Job item. Could you print exactly the lines from the one that contains "Dürrlewang: 4800 -> 3580" to the end of the data, both ends included, and nothing else? Skip the pictures.

#### Information

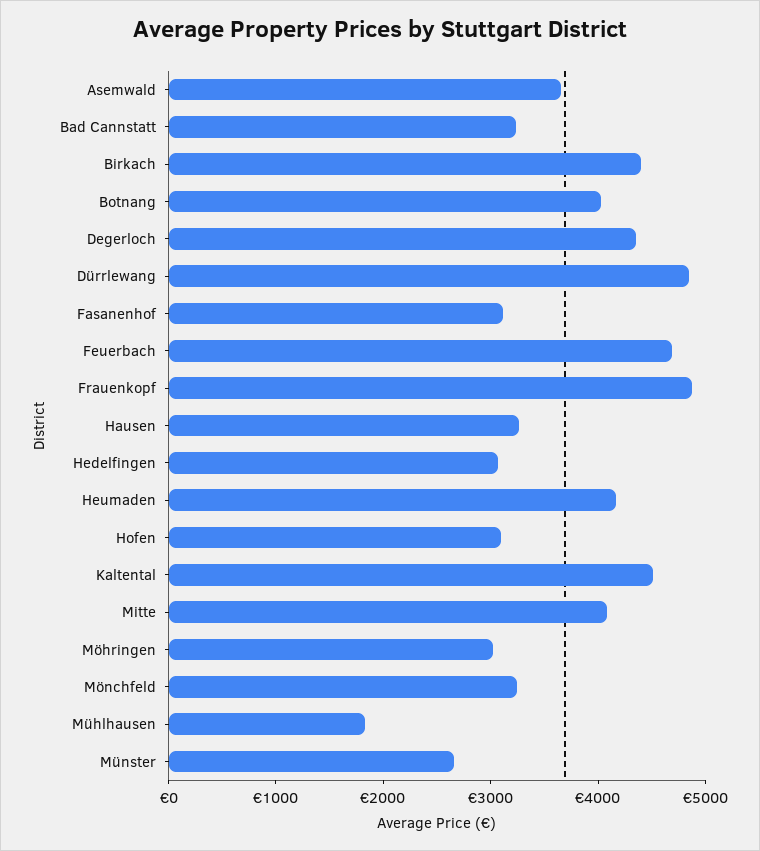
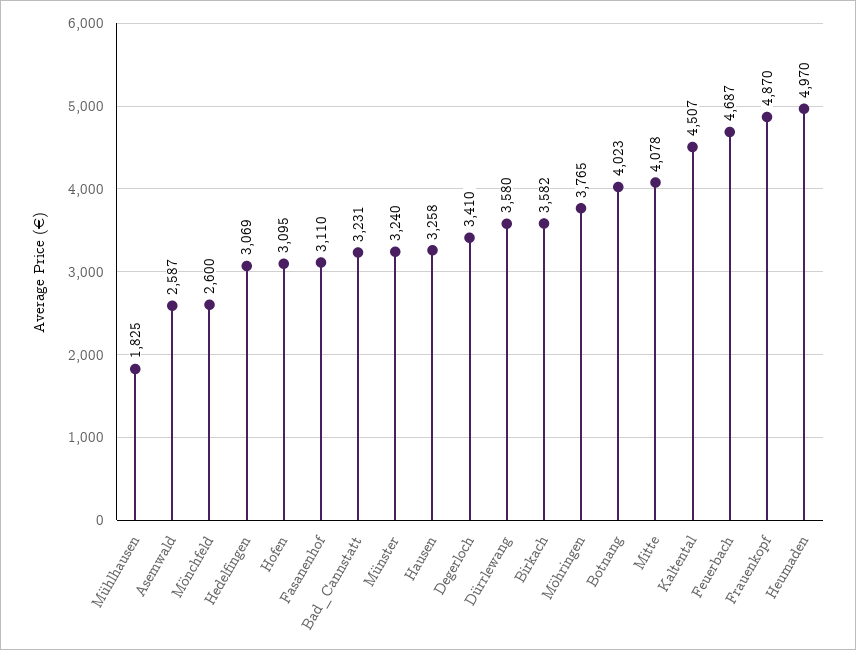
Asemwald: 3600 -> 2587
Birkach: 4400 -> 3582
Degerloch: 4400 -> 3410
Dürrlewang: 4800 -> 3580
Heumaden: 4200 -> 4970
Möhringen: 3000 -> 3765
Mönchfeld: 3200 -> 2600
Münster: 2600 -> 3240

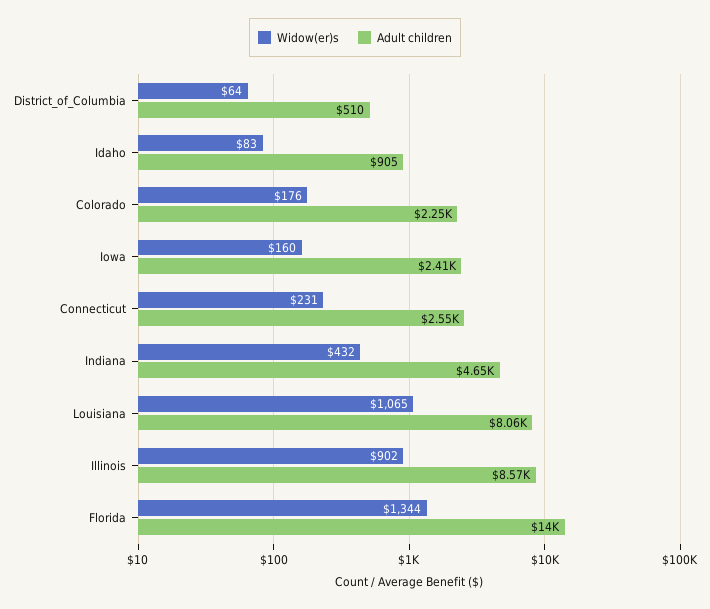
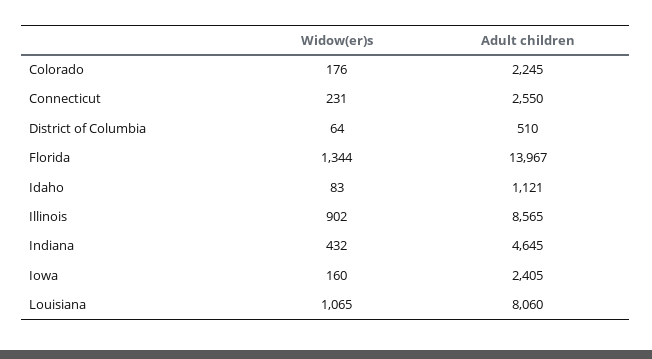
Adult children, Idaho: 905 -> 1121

########

Response below.
Dürrlewang: 4800 -> 3580
Heumaden: 4200 -> 4970
Möhringen: 3000 -> 3765
Mönchfeld: 3200 -> 2600
Münster: 2600 -> 3240

Adult children, Idaho: 905 -> 1121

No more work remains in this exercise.